WHAT THE TASK REQUIRES –
List every example that the article below on Margot Weiss's book "Techniques of Pleasure" quotes her giving of sexual experiments made more accessible by class, race and gender privilege.

-- Start DOCUMENT SECTION --

Published January 12, 2012 1:00AM (EST)

       (iStockphoto/Eulenblau)
(iStockphoto/Eulenblau)

A young African-American woman walked onstage, led by a white man holding a leash attached to a collar around her neck. "As he spoke, he yanked up her dress to display her shaved genitals, and he then turned her around," writes anthropologist Margot Weiss. "Still holding her dress above her waist, he smacked her ass so hard she pitched forward; the leash attached to the collar around her neck stopped her fall."

Then the bidding began.

This scene from a BDSM “slave auction" -- before a predominantly white audience -- makes for one of the most viscerally challenging passages in "Techniques of Pleasure," Weiss' book-length investigation of San Francisco's kink community, although there are other examples, ranging from father-daughter incest to Nazi guard-prisoner scenarios. These encounters aren't described in much detail -- instead, they're used as passing evidence of the depths of politically incorrect play that she observed, or heard about, during the three years spent observing this world.

Most kinksters see such "scenes" as standing apart from racism, sexism and all manner of ugliness that happens in the real world -- but Weiss does not. "The fantasy of the scene as a safe space of private desire justifies and reinforces certain social inequalities," she argues. The truth, she says, is that S/M "depends for its erotic power on precisely these real-world relations, within which it is given form and content."

That said, Weiss objects to the idea that this sort of sexual make-believe is "the same as the violence that it mimes," as some BDSM critics argue. Instead, Weiss looks at how particular scenes, whether it's a slave auction or make-believe child abuse, affect the people participating, watching or (here's looking at you) reading about it.

She also zeroes in on the contradictions of kink: "On the one hand, SM is figured as outlaw: as transgressive of normative sexual values," Weiss writes. "On the other hand, SM is dependent on social norms: practitioners draw on social hierarchies to produce SM scenes." The mostly-white, mostly-middle-class community is itself an example of real-world social inequality: "These [sexual] experiments are more possible and more accessible to those with class, race and gender privilege: heterosexual men playing with sexism, white bodies at a charity slave auction, professional information technology (IT) workers with several rooms filled with custom-made bondage toys."

Speaking of toys, she further questions S/M's "outlaw" status by painting a portrait of a social network built on capitalism and consumerism: Just consider the rainbow's array of classes (on everything from spanking to rope bondage) and fetish toys (from handcuffs to latex vacuum beds) that practitioners can, and are to some degree expected to, invest in. BDSM is not as transgressive as most assume, says Weiss.

As you've probably gathered, "Techniques of Pleasure" is a smart, but not particularly sexy, read. It's light on kinky lingo and heavy on the academic jargon. So, I got Weiss, an assistant anthropology professor at Wesleyan University, on the phone for a more relaxed chat about the ambivalent politics of the BDSM community.

You write in the book about your initial surprise at your first BDSM event that everyone seemed so darned "normal" and "wholesome." How so?

It was definitely not what I expected. There were way more heterosexual people and they were older than I thought they would be. They were wearing not the most cutting-edge fetish outfits -- they weren't all black leather and riding in on their motorcycles. I realized then that these were people that I was comfortable with, they were professional-class people. They weren't the radical people I expected to find: They were more like my colleagues or like my parents.

You also talk in the book about how the strict rules and regulations within S/M seem to contradict the scene's rebel identity.

-- End DOCUMENT SECTION --
-- Start DATASET ROWS --

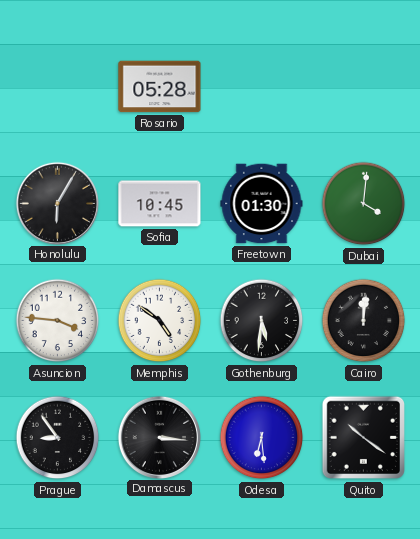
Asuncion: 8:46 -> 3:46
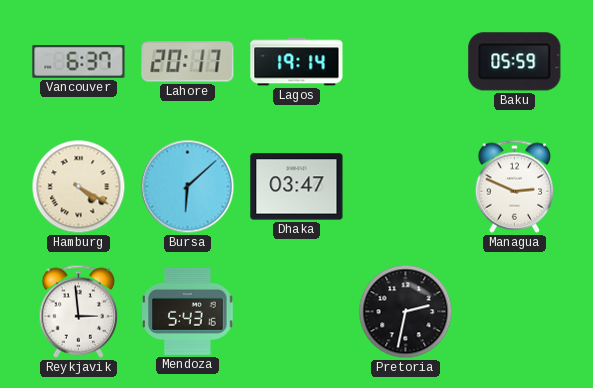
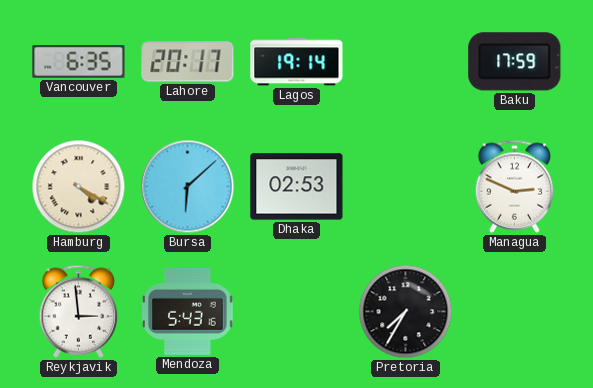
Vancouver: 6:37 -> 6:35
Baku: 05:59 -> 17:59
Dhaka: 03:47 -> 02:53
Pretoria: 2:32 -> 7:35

-- End DATASET ROWS --

RIGHT ANSWER –
- Heterosexual men playing with sexism
- White bodies at a charity slave auction
- Professional information technology (IT) workers with several rooms filled with custom-made bondage toys